于是,從1952年起文改會開始了以制訂漢字筆畫式拼音字母為主的研究工作。但漢語拉丁化拼音方案的研制實際上始終也沒有停止過。而化了幾年時間嘗試制訂的四種民族形式字母的拼音方案,在1955年的全國文字改革會議上卻受到了冷遇。代表們以不表態的方式(有禮貌的沉默)表示了自己的意見。
1956年,在政府的決策下文改會放棄民族形式,全力以赴研制拉丁字母拼音方案。拉丁化與民族化之爭在當時是揪人心肺的,現在重提這段史實也未必是沒有意義的,歷史事實無可辯駁地證明,當初國語注音字母之所以在社會上在文化圈內得到認同,是因為它采用了筆畫簡單的獨體古漢字,“有典有則,有本有源”,“宜于今而又不悖于古”。這種字母形式蘊積著漢字深厚的歷史基礎和悠久的歷史淵源。民族形式的字母不是個人一旦一夕能設計創制出來的,只能在社會的長期發展中逐漸積累,自然形成。

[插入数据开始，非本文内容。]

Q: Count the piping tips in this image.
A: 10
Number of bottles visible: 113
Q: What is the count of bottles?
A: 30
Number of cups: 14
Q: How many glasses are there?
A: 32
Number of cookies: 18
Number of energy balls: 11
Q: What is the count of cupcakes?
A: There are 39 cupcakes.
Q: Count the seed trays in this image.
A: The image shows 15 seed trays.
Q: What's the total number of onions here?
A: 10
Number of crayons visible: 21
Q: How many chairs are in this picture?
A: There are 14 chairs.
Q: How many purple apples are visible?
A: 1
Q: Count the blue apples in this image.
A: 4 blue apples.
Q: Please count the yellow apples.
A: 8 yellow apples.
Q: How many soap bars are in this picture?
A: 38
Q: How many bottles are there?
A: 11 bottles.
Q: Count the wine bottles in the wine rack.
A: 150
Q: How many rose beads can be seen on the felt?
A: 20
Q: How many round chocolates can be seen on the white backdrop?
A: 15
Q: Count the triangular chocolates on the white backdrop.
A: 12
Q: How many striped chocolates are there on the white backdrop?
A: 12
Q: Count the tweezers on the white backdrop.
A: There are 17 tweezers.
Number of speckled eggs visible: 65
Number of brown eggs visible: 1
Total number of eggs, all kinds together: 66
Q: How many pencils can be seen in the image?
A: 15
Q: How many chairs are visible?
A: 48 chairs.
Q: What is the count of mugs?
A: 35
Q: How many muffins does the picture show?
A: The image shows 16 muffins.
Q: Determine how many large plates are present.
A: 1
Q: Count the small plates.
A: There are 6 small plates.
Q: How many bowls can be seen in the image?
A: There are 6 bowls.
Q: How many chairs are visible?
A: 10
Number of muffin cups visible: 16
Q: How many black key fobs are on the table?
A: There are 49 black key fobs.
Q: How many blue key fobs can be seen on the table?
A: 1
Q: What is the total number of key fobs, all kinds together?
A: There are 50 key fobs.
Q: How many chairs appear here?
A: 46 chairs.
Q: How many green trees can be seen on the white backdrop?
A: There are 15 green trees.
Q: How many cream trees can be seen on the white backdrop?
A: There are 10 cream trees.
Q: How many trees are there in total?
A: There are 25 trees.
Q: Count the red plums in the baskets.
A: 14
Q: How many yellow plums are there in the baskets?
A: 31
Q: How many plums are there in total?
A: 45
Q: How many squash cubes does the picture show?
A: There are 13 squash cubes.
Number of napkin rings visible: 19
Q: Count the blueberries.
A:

在字母形式問題上的搖擺和爭論結束之后,目標明確,揚帆直航。文改會指定葉籟士、陸志韋、周有光三人擬訂一個漢語拉丁字母拼音方案草案(初稿)。這個方案草案實際上是全國廣大群眾的集體創作,因為它是在總結了1950~1955年全國各地633人寄來的655個拼音方案的基礎上制訂的。文改會在擬訂方案草案的幾點說明中指出:方案草案“縱的方面,參考了300多年來的幾十種主要的方案;橫的方面,參考了解放以來全國各地同志們寄來的600多種草案,……(所以)也是歷史經驗的初步總結”。
方案草案一發表就展開了全國性的廣泛討論,報紙雜志特別是語文刊物發表了很多討論文章,其中最重要的一條意見是,大多數人不喜歡專家設計的代表舌尖后音(zh/ch/sh)的3個新字母。郵電部的意見更是實在到讓人無法反駁:即使中國造出有新字母的電報機,但中外設備不同,那也無法通電報。這樣的漢語拼音只能在國內通行,無法走出國門。文改會在方案草案發表后的5個月中收到了包括海內外寄來的多達4002件來信,提出了修改補充的意見,甚至新的文字方案。經過對各種不同意見和不同方案反復討論后,文改會發表了《關于修正漢語拼音方案的初步意見》(1956/8),指出:之所以有種種不同的意見,其原因就在于每個人從不同的角度出發對方案提出了各自的要求。這些要求都是有理由的,應該滿足的。但是在一個方案內要同時實現各方面的要求,事實上是辦不到的,更何況這些要求有些是互相沖突、彼此矛盾的。因此,只能權衡利弊輕重,通盤考慮。這一段話至今讀來仍有極其重要的現實意義,面對90年代后對《漢語拼音方案》(以下簡稱《方案》)種種不同的修改意見,周有光先生不得不一再重申:面對層出不窮各種互相矛盾的要求,拼音方案只能“兩利相權取其重,兩弊相權取其輕”,“方案是眾多矛盾要求的最大公約數”,“無法滿足某一方面的全部要求”。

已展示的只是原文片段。